The Judiciary Committee held a joint hearing Feb. 27 on two proposals to ensure the visitation rights of grandparents.
Scheer said that he would have no legal standing under existing statute to seek visitation of his grandchild if his child is married.
“However, if my child is not married and has a child with a significant other and I want to visit that child, according to our statute, because they’re not married, I now have standing with the court,” he said. “I don’t see what a marriage certificate has to do with [visitation rights].”
Speaking in support of the bill was Leon Weiland of Madison. Raising his granddaughter with his wife for 8 years gave the two no legal standing to seek visitation, he said, once their daughter remarried and revoked access to their granddaughter.

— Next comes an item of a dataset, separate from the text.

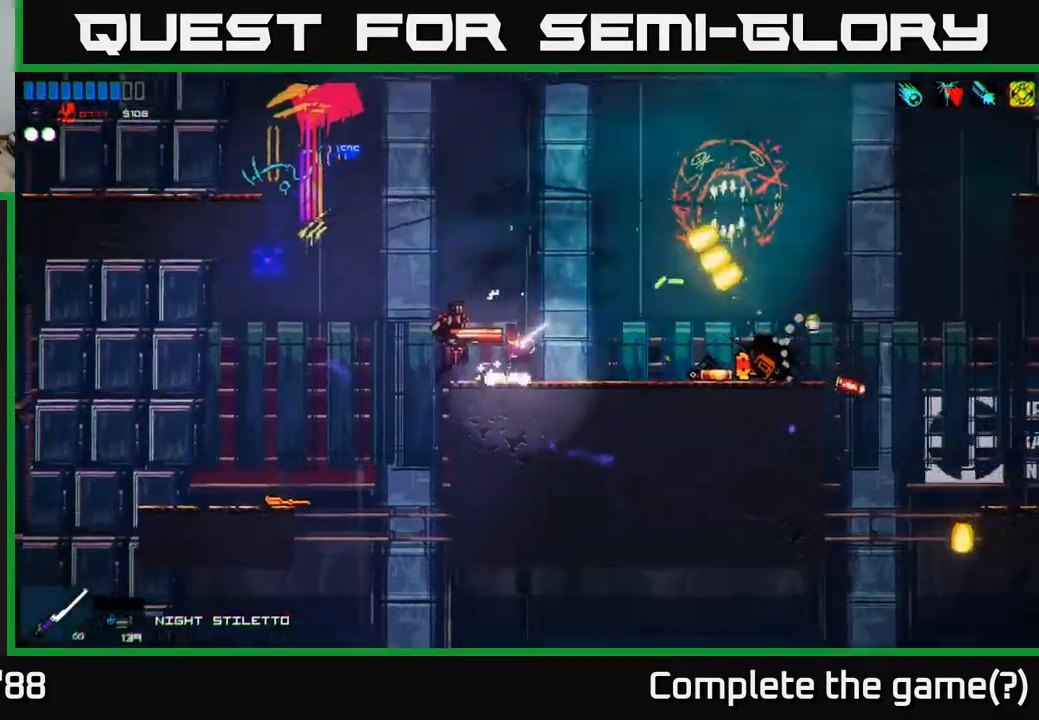
{"buttons": ["A"], "left_stick": "left", "right_stick": "up-left", "events": [[150, "R2", "up"], [300, "R2", "down"], [433, "left_stick", "left"], [450, "R2", "up"], [500, "A", "down"]]}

“I don’t believe every grandparent should have access to their grandchildren, but we should at least have access to the [courts,]” Weiland said.
Kathryn Putnam, representing the Nebraska State Bar Association, opposed LB1118. She said it would allow the court system to intervene and second guess access decisions made by parents.
“The bill as written seeks to allow grandparents to reach into an intact home with married parents who mutually made the decision to not allow access, and to initiate court proceedings against that married couple to force them to defend their decision to [stop visitation],” Putnam said.
Committee members also heard testimony on LB1190, sponsored by Albion Sen. Tom Briese, which would provide similar protections for grandparents seeking visitation rights.
The committee took no immediate action on either bill.